|

Ben edebiyat emekçisiyim

Ünlü yazar Ayla Kutlu hem romanları hem çocuk kitapları ile Türk edebiyatına büyük katkılar sundu. Bu yılda İstanbul kitap Fuarı’nın onur yazarı seçildi. Kendini bir edebiyat ve sanat emekçisi olarak niteleyen Kutlu, “Ben insanlığın öteki yarısına duyduğum saygı ve hayranlık yüzünden onların yadsınan gücünü yazmış ve yazacak olmaktan onur duyuyorum.”diyor.

Yeni Şafak ve
04:00 - 4/11/2017 Cumartesi
Güncelleme: 07:24 - 4/11/2017 Cumartesi
Yeni Şafak
Kendini bir edebiyat ve sanat emekçisi olarak niteleyen Kutlu, “Ben insanlığın öteki yarısına duyduğum saygı ve hayranlık yüzünden onların yadsınan gücünü yazmış ve yazacak olmaktan onur duyuyorum.”diyor.
Kendini bir edebiyat ve sanat emekçisi olarak niteleyen Kutlu, “Ben insanlığın öteki yarısına duyduğum saygı ve hayranlık yüzünden onların yadsınan gücünü yazmış ve yazacak olmaktan onur duyuyorum.”diyor.

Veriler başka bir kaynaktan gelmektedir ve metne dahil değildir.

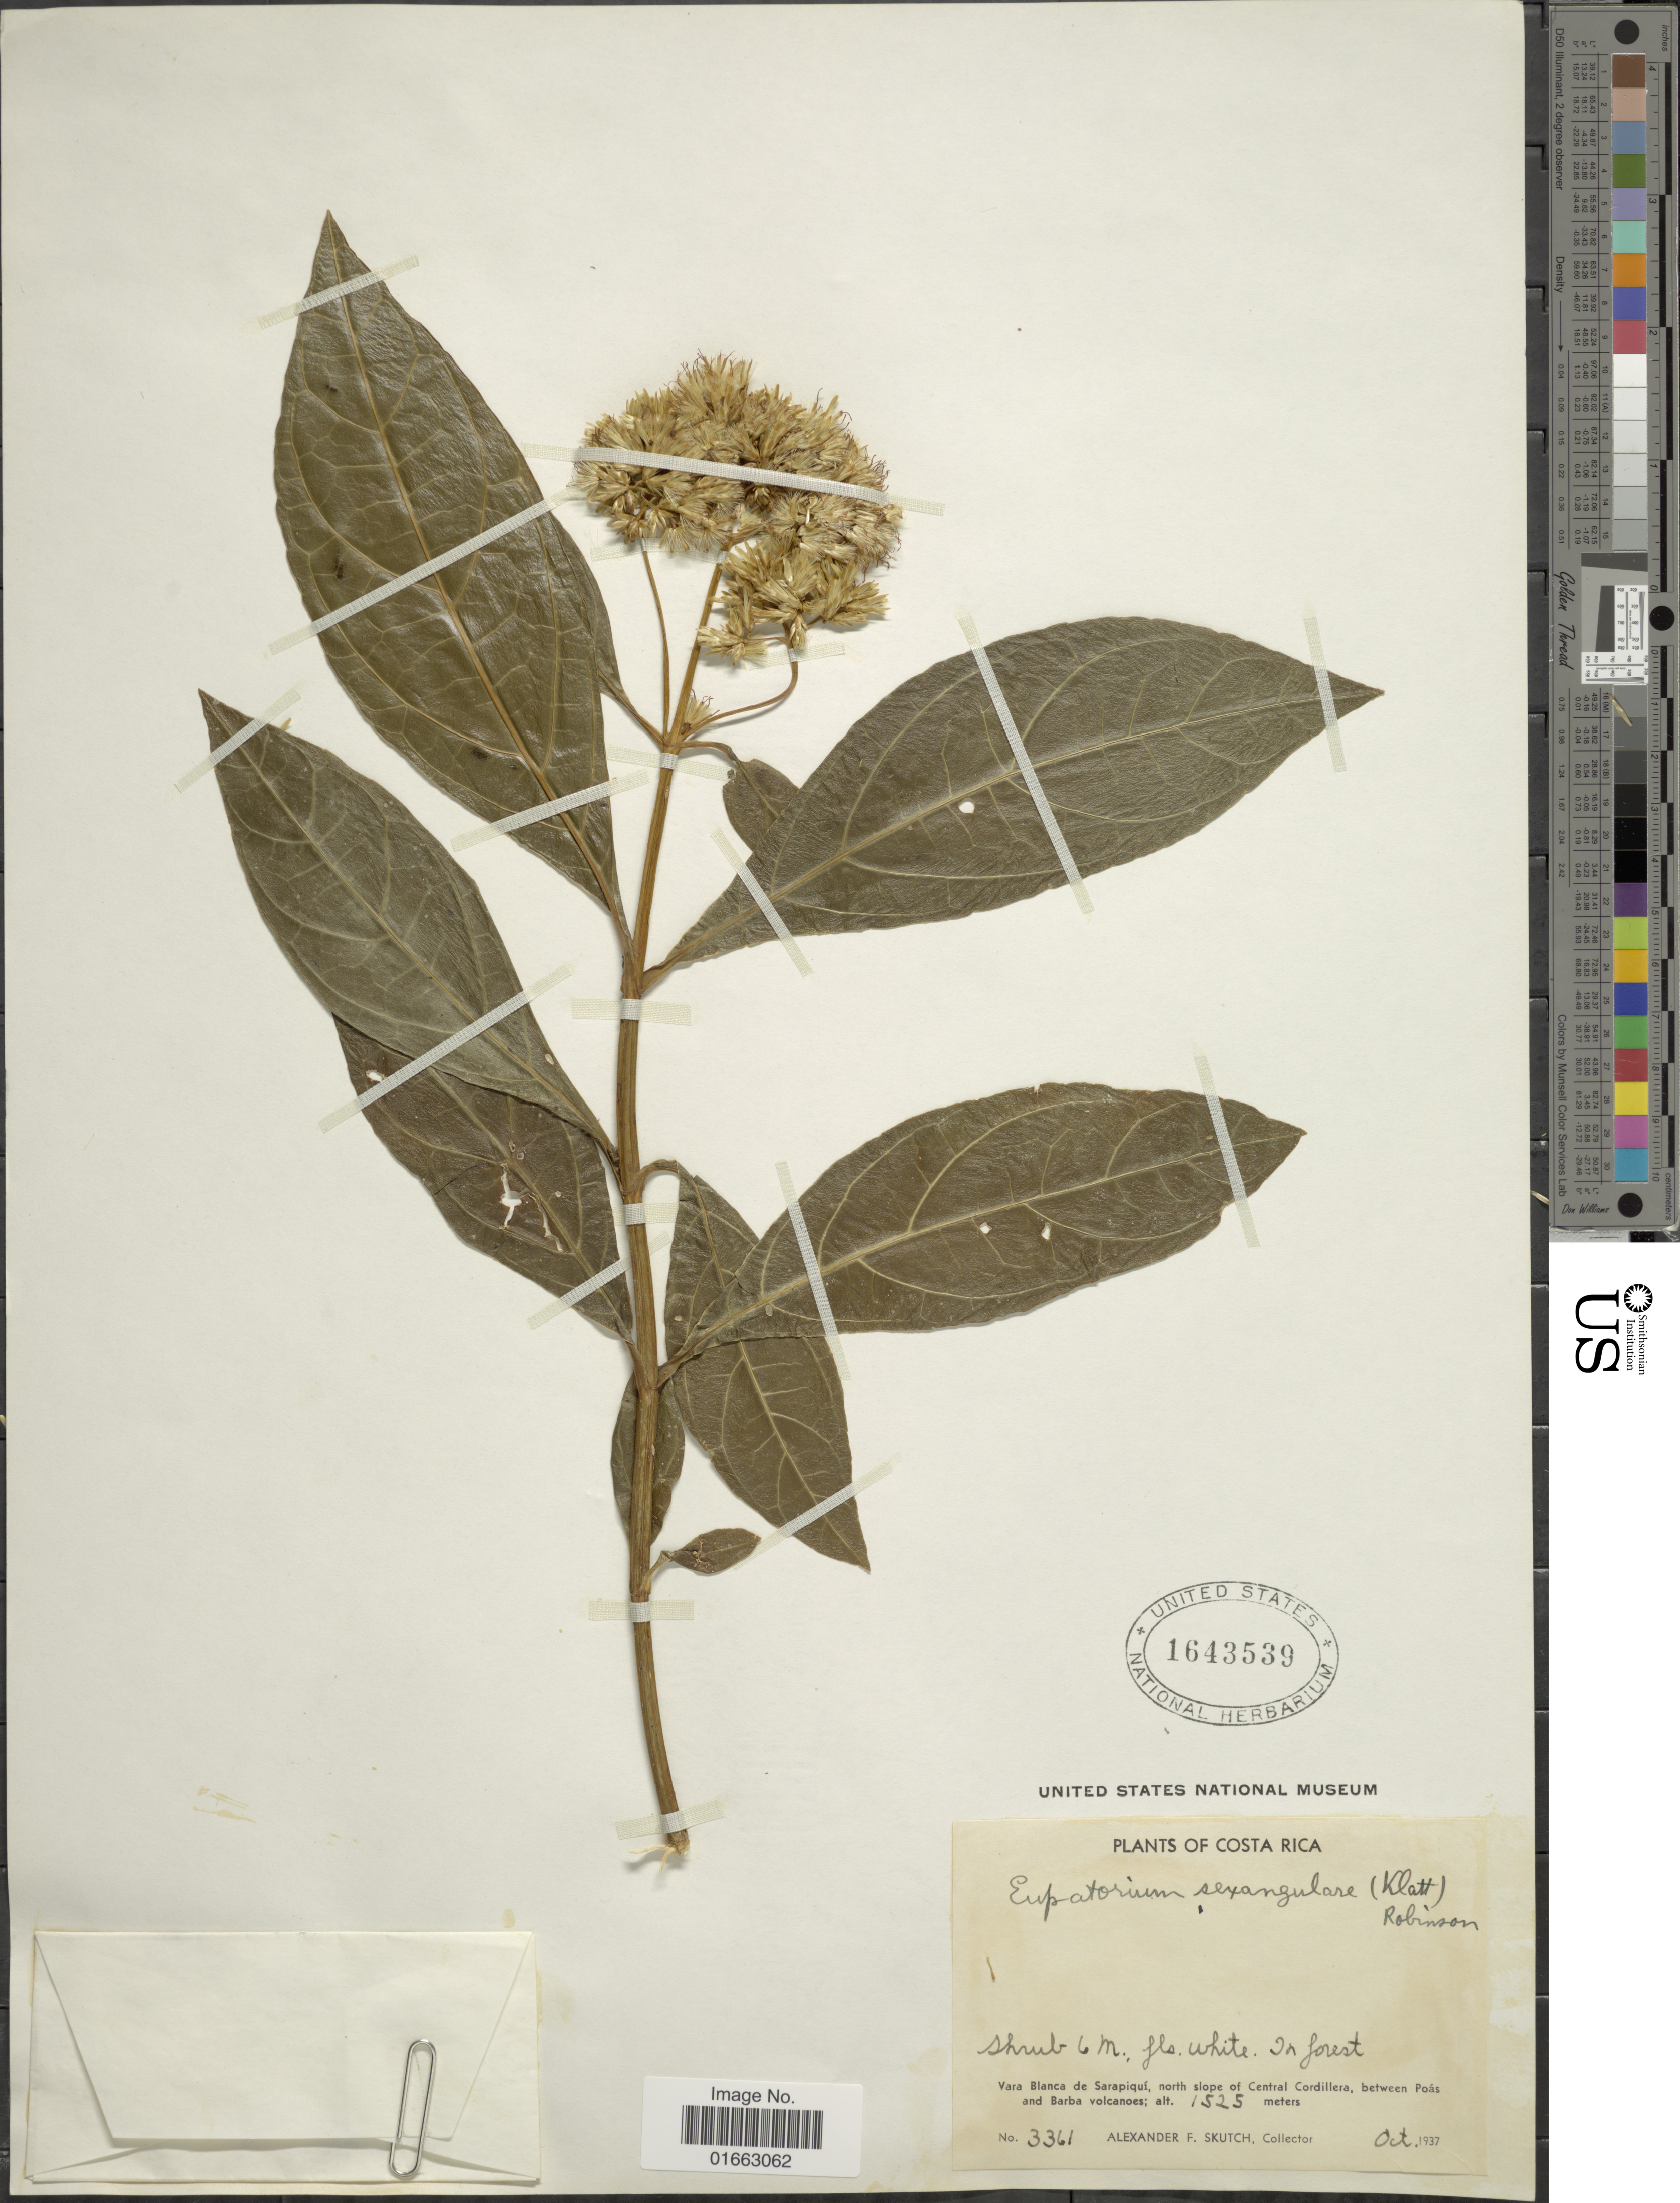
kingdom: Plantae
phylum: Tracheophyta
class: Magnoliopsida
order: Asterales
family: Asteraceae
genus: Critonia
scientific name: Critonia sexangularis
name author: (Klatt) R.M. King & H. Rob.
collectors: A. F. Skutch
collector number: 3361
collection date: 1937-10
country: Costa Rica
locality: In forest, Vara Blanca de Sarapiquí, north slope of Central Cordillera, between Poás and Barba volcanoes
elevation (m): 1525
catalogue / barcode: US 1643539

36. Uluslararası İstanbul Kitap Fuarı’nın bu yıl ki “Onur Yazarı” Ayla Kutlu oldu ve bu konuda bize şunları söyledi: “Onur Yazarı, sanı bana verilirken sanıyorum hakkı yenmiş , gerçek yaşamın değerlerinden uzak tutulmuş, aşağılanmış insanlığın öbür yarısı’nın destanını yazmış olduğumu göz önüne almış olmalılar. Bu da seçici kurulun kadına karşı değer bilir bir aydın tavrı içinde olduklarını kanıtlıyor. Kadınların hayat karşısındaki duruşlarından müthiş onur duyuyorum.”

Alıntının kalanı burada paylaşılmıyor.